In his third sweep — 15 minutes into the search — he got to the edge where the bank drops off and the current picks up. He felt something different, perhaps in plastic, half buried in the silt.
“I found something,” he radioed to a diver on shore.
He tried to pull it up. It didn't budge. Young clawed the silt from around the object.
“It felt like a round object, like a ball,” he testified. “I was pretty sure of what I had found.”
He kept telling himself it was just a ball, though he knew otherwise. The plastic felt like it was bound by a fishing line of some sort.
He brought the bag to shore. A bone fell out. Young said it looked like a rib.
This time, Young didn't let himself go there. He focused on what remained to be recovered, something attached to the fishing line.
With Young's air tank almost depleted, another diver, Justin Hancock, tried to resume the search in the sweeping current.
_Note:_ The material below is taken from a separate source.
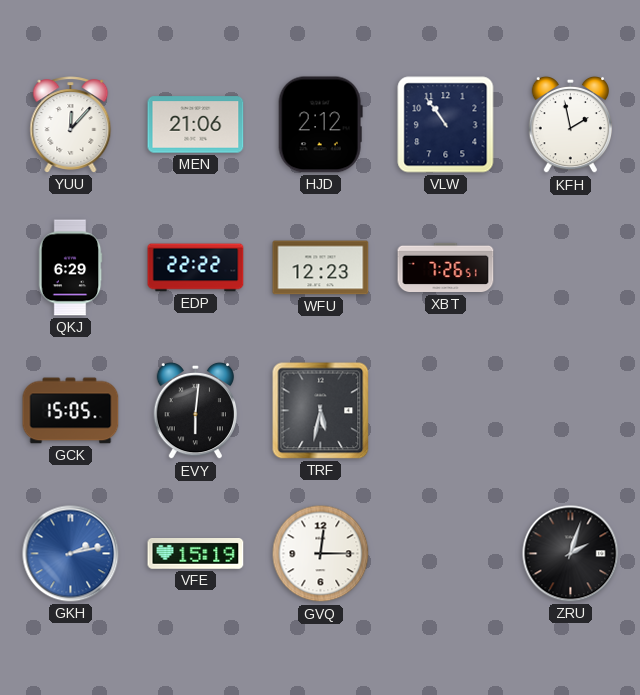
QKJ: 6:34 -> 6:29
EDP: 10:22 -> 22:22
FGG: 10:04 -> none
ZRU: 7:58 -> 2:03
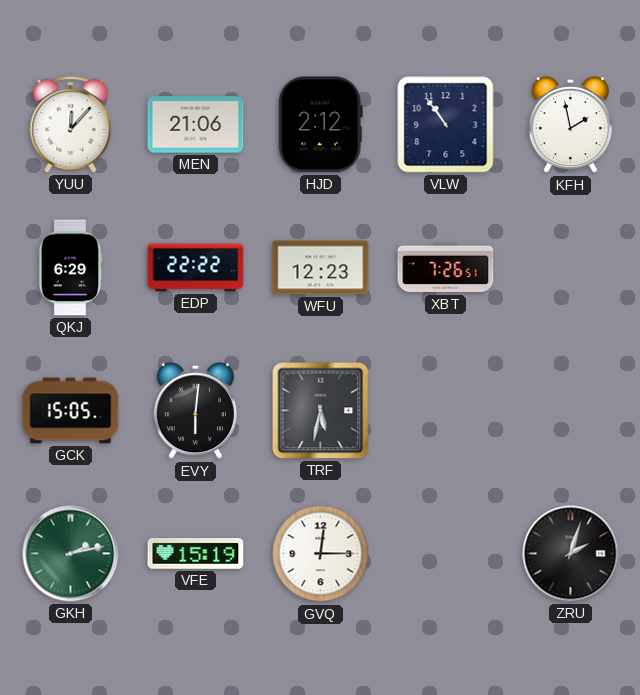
GKH dial: blue -> green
He couldn't find where Young had left off.
Armed with a replenished air tank, Young returned to the water. After several tries, he found the hole he had just dug. Then he found what he thought was a fishing line.
It was a rope. On the other end — a 3-foot-long, 10- to 20-pound grate.
It would be the last of the team's discoveries.
After bringing the grate to shore, Young never went up the bank to see what was inside the plastic bag: the skeletal remains, including the skull, of Christopher.
DNA tests proved it. Prosecutors recently asked Young if he wanted to see the pictures. He declined.
“That's not what I signed up for,” he said. “I kept telling myself it was a ball. It was just a ball.”
He now knows it was the most morbid miracle anyone can imagine.
“For that little boy to still be there two years later with all that went on with that river,” Young said, his voice trailing off.
The discovery “was simply meant to be.”